_Text shown_.

--*--

The five requests from the Prime Minister are reasonable, would help and deserve better than a French hissy fit.
However, even those requests will not be enough alone. That’s because there is a pull factor for those desperate enough to make the crossing.
It is that they are all told by the people smugglers that once across in the UK, they will be able to stay.
The legal complexities of the immigration and asylum process – which seem to offer loophole after loophole to those who in reality are economic migrants, not asylum seekers – create vast delays.
This in turn means genuine asylum seekers and those fleeing modern-day slavery can struggle to establish their credentials.
The Government’s flagship Nationality and Borders Bill should help once it becomes law. This will mean those who arrive by crossing the Channel will have fewer rights than those who come by legal, safe routes.
It will also mean a curtailing of the right of asylum seekers to launch endless appeals. People will have to present all their claims at the same time, without the further right to appeal. This will certainly tighten the process up, yet once through the House of Commons, the Bill is certain to hit serious opposition in the Lords and will take some time to get through.
Priti Patel is right that this cannot be sorted out overnight but it still must be resolved as an urgent priority and she deserves support in doing it.
Yet that Bill alone also cannot solve the whole problem.
The Government must also make it a priority to keep its manifesto promise to reform the Human Rights Act. After all, it has been clear for a long time that the right to family life under Article 8 of the European Convention on Human Rights is too often deployed by criminals to avoid deportation from Britain. Many have committed terrible crimes including rape and murder.
Sadly, the Act is also deployed by failed asylum seekers as a means of creating a right to stay in the UK.
On top of all that legislation, the Government has spoken about processing asylum claims offshore as the Australians do.
The Government maintains that would help tackle the pull factor – having to get to Britain before they can claim asylum – that forces often genuinely desperate migrants to risk the perilous journey in boats not fit for purpose. If so, the Government must get on with these plans.
After all, at the last Election, we made it clear that getting Brexit done would allow us to take control of our laws, our borders and our money – a Conservative pledge that must be delivered on.
The PM wrote an excellent book on Churchill. Perhaps he can borrow something from his hero and send to every department a sign to be pinned up on their desks which says simply: Action This Day.

--*--

_Tasks_.
[1] In the commentary on Channel crossings, how will people have to present their claims once the Nationality and Borders Bill curtails appeals?
[2] Write out everything in the Channel crossings commentary from "The Government’s flagship" down to "in doing it.", renaming "overnight" as "in a single week".

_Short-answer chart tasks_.
--*--

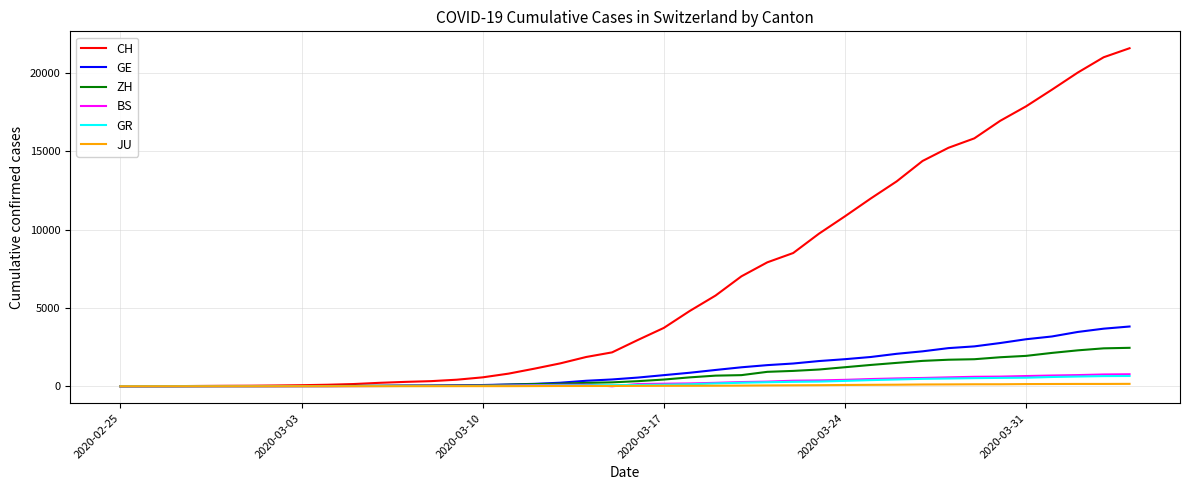

What is the highest value of the GE series?

3816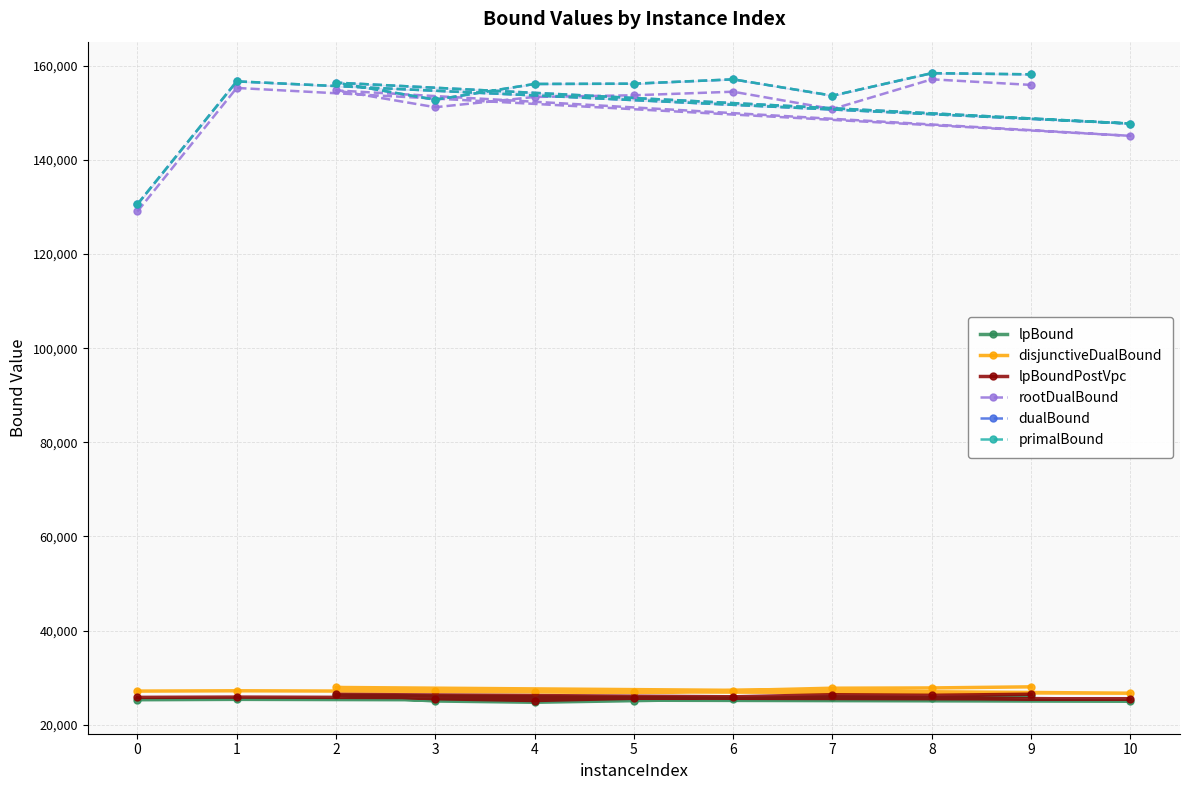

How many interior local valleys does the primalBound series have?

3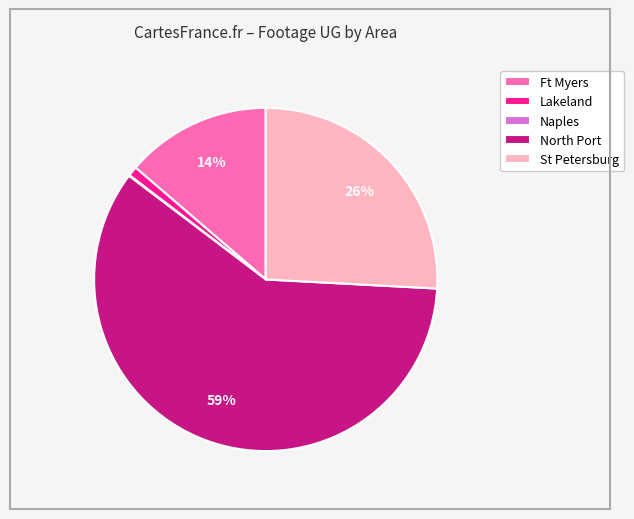

To the nearest percent, what is the average slice percentage?

20%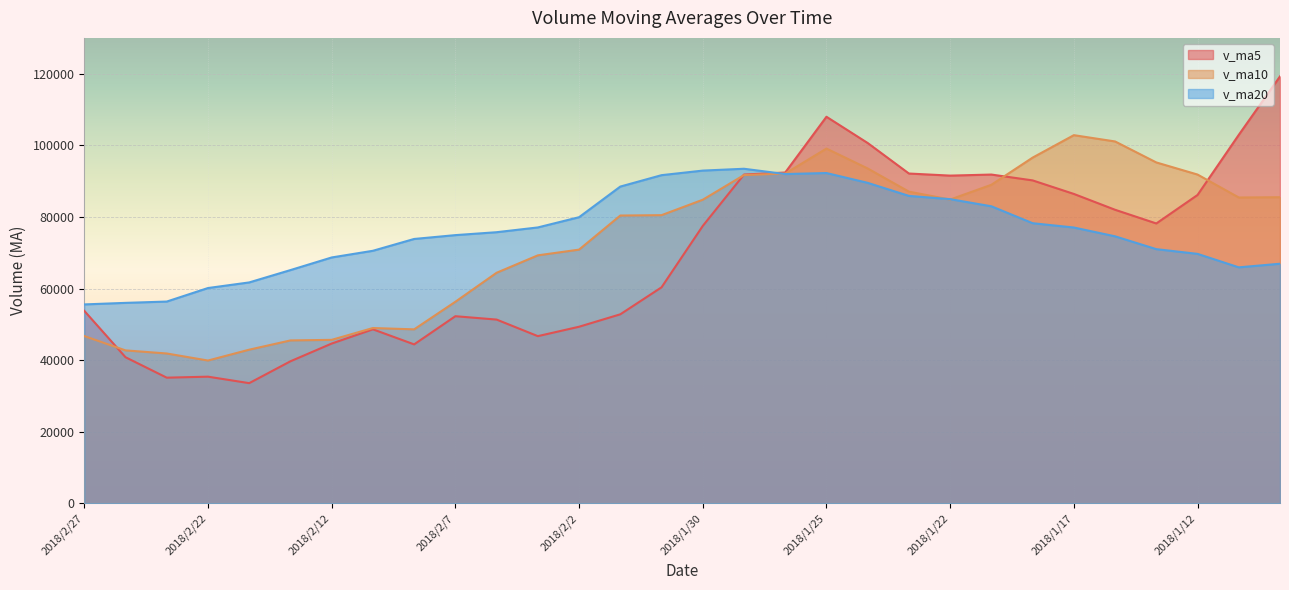

What is the sum of the v_ma20 values at 2018/1/10 and 2018/1/23?

152811.7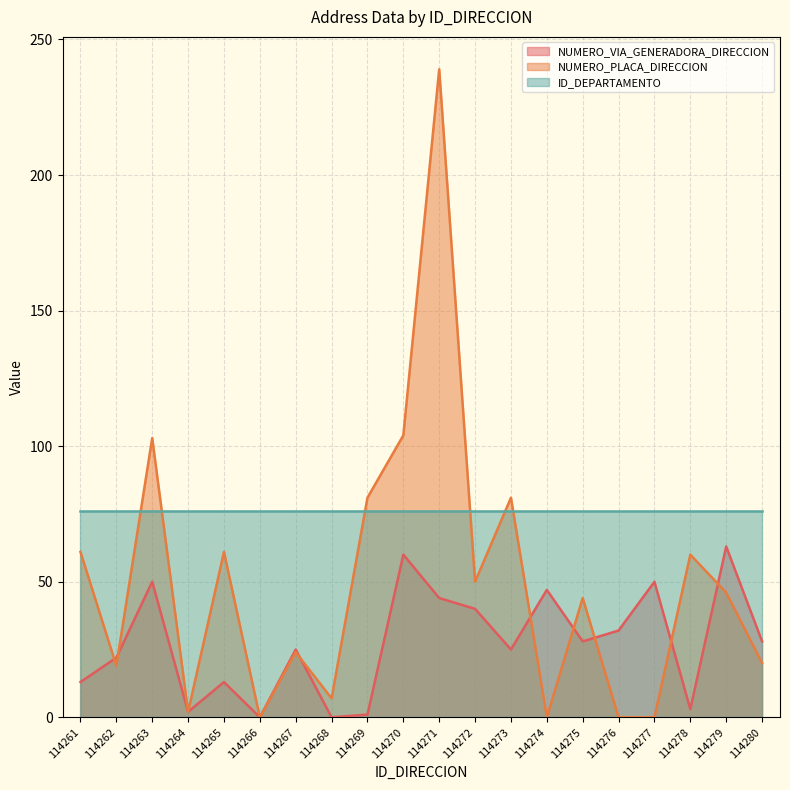

Count the number of categories in the chart.

20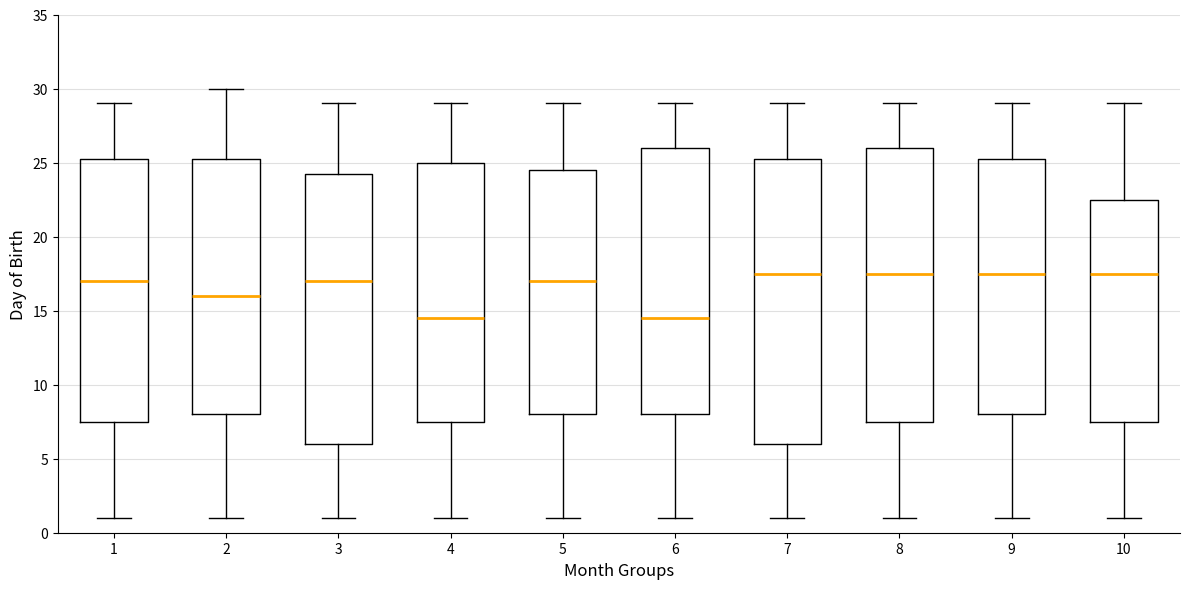

Reading left to right, read every box against the y-axis: the position of its median line, the range the box covers, and the ends of its whiskers. The values are not printed on the chart, so give them approximately, as read against the axis.

1: median 17.0, box 7.5 to 25.5, whiskers 1.0 to 29.0
2: median 16.0, box 8.0 to 25.5, whiskers 1.0 to 30.0
3: median 17.0, box 6.0 to 24.5, whiskers 1.0 to 29.0
4: median 14.5, box 7.5 to 25.0, whiskers 1.0 to 29.0
5: median 17.0, box 8.0 to 24.5, whiskers 1.0 to 29.0
6: median 14.5, box 8.0 to 26.0, whiskers 1.0 to 29.0
7: median 17.5, box 6.0 to 25.5, whiskers 1.0 to 29.0
8: median 17.5, box 7.5 to 26.0, whiskers 1.0 to 29.0
9: median 17.5, box 8.0 to 25.5, whiskers 1.0 to 29.0
10: median 17.5, box 7.5 to 22.5, whiskers 1.0 to 29.0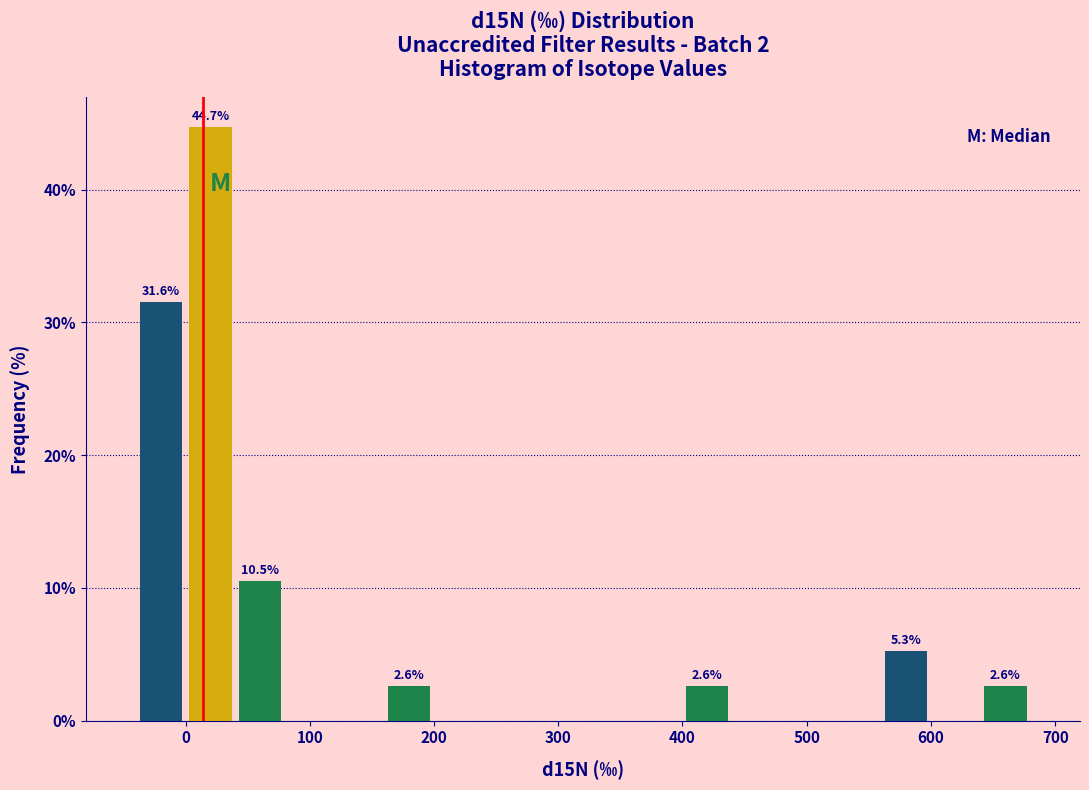

Over which range of the x-axis is the bar tallest?

0 to 40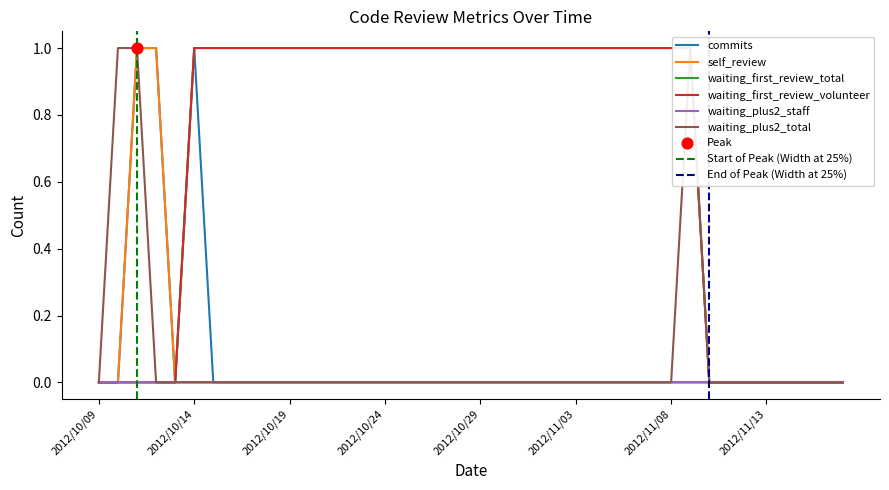

Is the value of commits at 2012/11/16 greater than the value of waiting_plus2_total at 2012/10/09?

No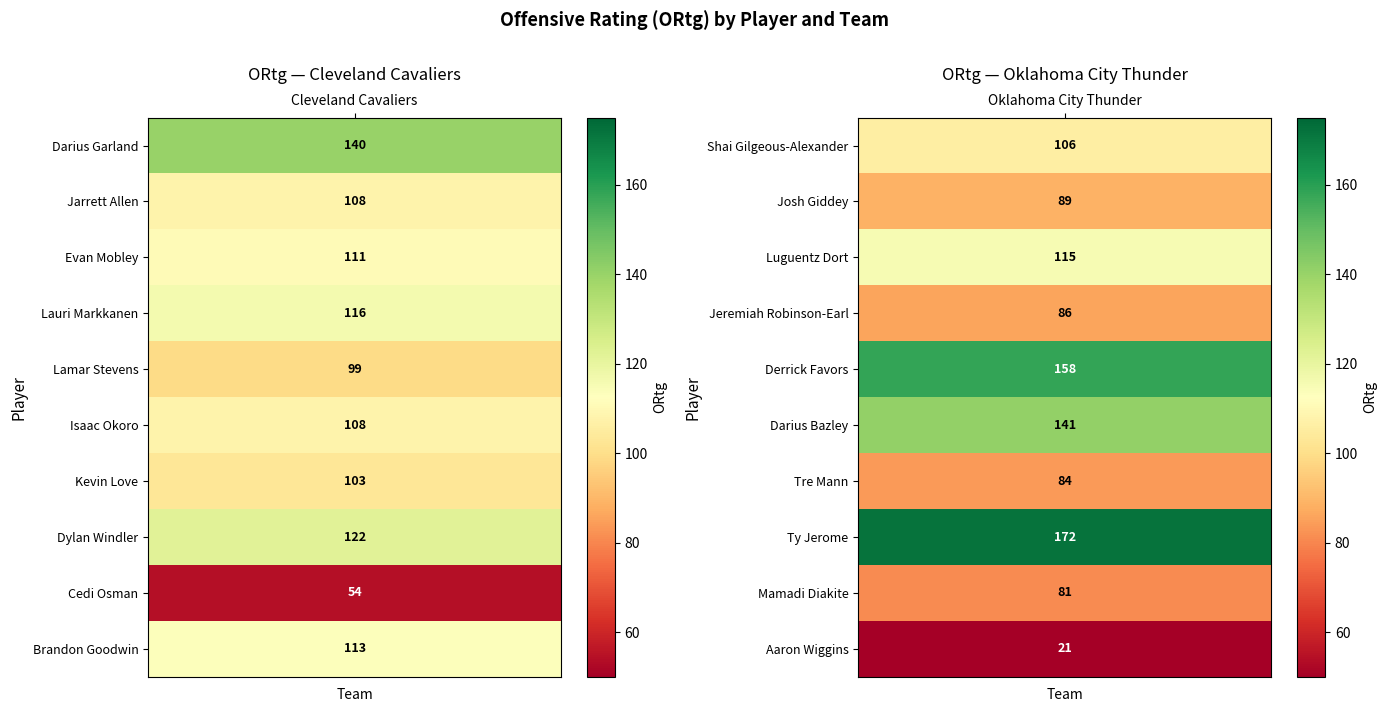

Reading right to left, what are all the values shown in this chart?

Darius Garland: 1=0	0=140
Jarrett Allen: 1=0	0=108
Evan Mobley: 1=0	0=111
Lauri Markkanen: 1=0	0=116
Lamar Stevens: 1=0	0=99
Isaac Okoro: 1=0	0=108
Kevin Love: 1=0	0=103
Dylan Windler: 1=0	0=122
Cedi Osman: 1=0	0=54
Brandon Goodwin: 1=0	0=113
Shai Gilgeous-Alexander: 1=106	0=0
Josh Giddey: 1=89	0=0
Luguentz Dort: 1=115	0=0
Jeremiah Robinson-Earl: 1=86	0=0
Derrick Favors: 1=158	0=0
Darius Bazley: 1=141	0=0
Tre Mann: 1=84	0=0
Ty Jerome: 1=172	0=0
Mamadi Diakite: 1=81	0=0
Aaron Wiggins: 1=21	0=0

--*--

_Results of the exercise_.
[1] They will have to present all their claims at the same time, without the further right to appeal.

[2]
The Government’s flagship Nationality and Borders Bill should help once it becomes law. This will mean those who arrive by crossing the Channel will have fewer rights than those who come by legal, safe routes.
It will also mean a curtailing of the right of asylum seekers to launch endless appeals. People will have to present all their claims at the same time, without the further right to appeal. This will certainly tighten the process up, yet once through the House of Commons, the Bill is certain to hit serious opposition in the Lords and will take some time to get through.
Priti Patel is right that this cannot be sorted out in a single week but it still must be resolved as an urgent priority and she deserves support in doing it.